REQUIREMENT:
Each line with the word "wrist" must appear in the answer, copied from the records.
Segment Open
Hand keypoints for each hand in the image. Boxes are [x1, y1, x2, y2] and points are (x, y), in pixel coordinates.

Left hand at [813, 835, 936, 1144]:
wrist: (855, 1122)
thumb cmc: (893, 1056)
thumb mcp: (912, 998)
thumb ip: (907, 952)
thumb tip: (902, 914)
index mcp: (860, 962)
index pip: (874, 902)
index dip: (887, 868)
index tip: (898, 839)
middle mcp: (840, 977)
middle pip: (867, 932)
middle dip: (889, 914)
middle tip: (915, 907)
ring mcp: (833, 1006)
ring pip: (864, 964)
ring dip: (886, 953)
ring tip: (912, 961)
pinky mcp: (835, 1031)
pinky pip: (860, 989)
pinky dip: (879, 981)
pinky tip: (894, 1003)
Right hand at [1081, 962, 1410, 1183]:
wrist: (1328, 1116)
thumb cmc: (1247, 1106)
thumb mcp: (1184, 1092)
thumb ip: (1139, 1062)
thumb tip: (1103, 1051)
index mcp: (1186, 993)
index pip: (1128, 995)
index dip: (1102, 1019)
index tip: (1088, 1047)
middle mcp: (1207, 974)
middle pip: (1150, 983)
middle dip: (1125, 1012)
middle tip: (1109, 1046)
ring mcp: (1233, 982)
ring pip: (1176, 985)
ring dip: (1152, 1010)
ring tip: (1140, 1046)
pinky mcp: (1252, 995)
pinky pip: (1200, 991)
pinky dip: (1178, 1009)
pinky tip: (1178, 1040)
Segment Closed
Segment Open
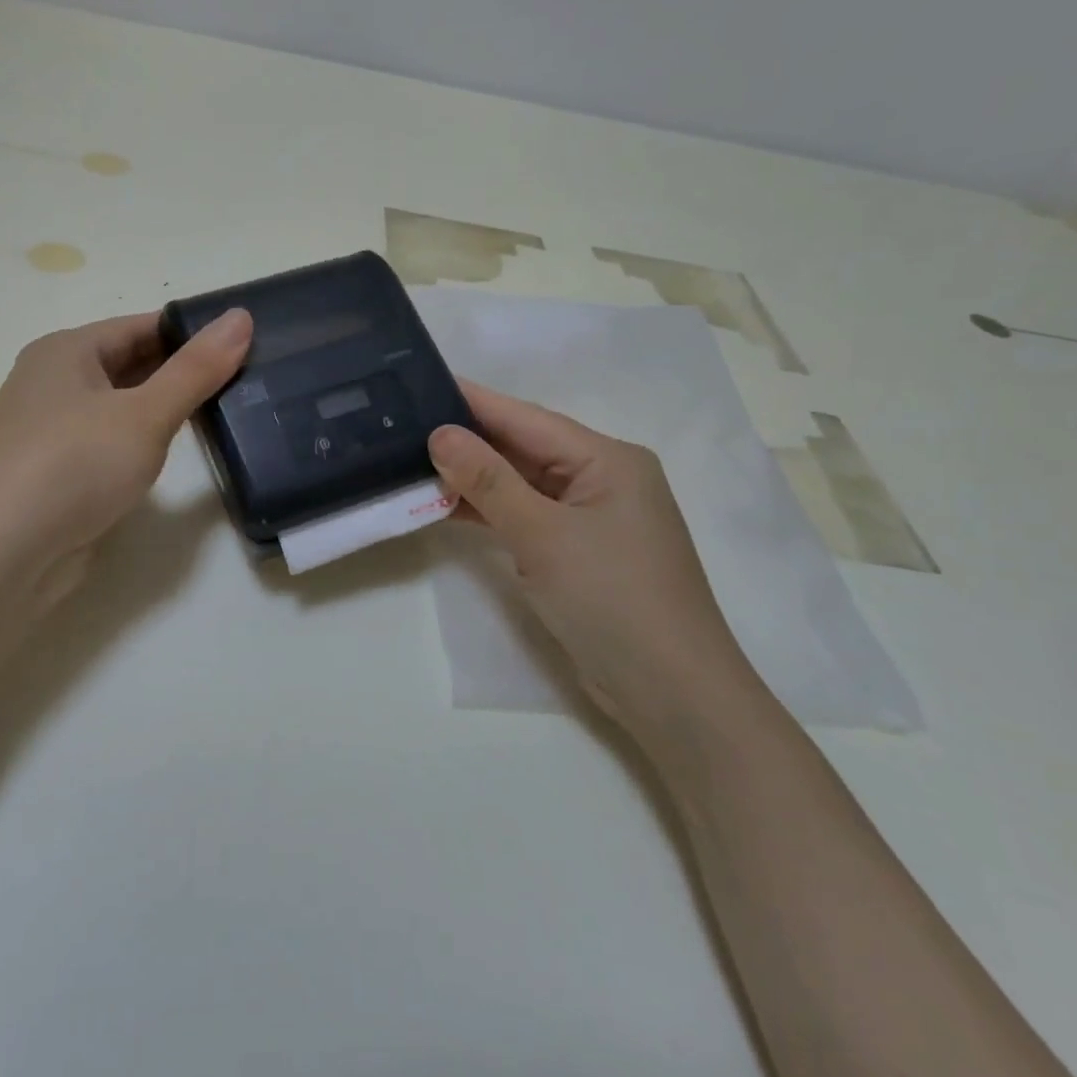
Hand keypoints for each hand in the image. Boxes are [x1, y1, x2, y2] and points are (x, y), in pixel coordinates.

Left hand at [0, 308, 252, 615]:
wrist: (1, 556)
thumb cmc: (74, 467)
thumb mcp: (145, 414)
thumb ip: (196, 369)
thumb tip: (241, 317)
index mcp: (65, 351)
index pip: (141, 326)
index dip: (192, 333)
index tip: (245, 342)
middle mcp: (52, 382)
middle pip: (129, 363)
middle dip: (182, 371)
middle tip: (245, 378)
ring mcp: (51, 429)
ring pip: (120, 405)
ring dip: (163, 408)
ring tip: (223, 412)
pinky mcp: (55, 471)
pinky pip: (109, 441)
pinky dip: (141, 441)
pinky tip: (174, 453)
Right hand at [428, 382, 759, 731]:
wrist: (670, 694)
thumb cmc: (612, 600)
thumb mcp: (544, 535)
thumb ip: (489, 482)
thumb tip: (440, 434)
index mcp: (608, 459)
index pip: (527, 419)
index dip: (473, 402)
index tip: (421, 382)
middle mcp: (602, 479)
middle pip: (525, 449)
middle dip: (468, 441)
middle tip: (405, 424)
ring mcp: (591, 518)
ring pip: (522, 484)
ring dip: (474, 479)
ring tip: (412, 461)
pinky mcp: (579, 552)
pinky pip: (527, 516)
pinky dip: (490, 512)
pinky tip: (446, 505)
Segment Closed
Segment Open
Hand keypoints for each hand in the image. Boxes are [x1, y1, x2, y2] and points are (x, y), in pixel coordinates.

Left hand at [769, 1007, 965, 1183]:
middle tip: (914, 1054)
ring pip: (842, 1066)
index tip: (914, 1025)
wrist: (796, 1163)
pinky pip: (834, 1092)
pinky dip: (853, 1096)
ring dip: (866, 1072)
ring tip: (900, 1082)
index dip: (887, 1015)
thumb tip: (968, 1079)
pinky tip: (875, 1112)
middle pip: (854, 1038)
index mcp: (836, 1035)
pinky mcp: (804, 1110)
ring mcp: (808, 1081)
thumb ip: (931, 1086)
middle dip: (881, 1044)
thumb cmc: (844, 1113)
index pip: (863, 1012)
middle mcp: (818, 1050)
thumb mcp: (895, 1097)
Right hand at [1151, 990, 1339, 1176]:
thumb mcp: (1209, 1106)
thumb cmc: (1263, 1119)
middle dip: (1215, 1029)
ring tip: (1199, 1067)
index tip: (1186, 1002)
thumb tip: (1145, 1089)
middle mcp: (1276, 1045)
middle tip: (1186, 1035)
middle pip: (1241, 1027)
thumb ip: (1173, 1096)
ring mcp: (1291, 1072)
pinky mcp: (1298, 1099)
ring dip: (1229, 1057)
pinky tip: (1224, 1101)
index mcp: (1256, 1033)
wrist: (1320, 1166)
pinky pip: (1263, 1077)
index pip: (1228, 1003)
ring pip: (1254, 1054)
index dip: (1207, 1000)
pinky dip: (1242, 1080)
Segment Closed
RESPONSE BELOW:
wrist: (855, 1122)
wrist: (1328, 1116)
wrist: (1, 556)
wrist: (670, 694)
wrist: (796, 1163)
wrist: (1320, 1166)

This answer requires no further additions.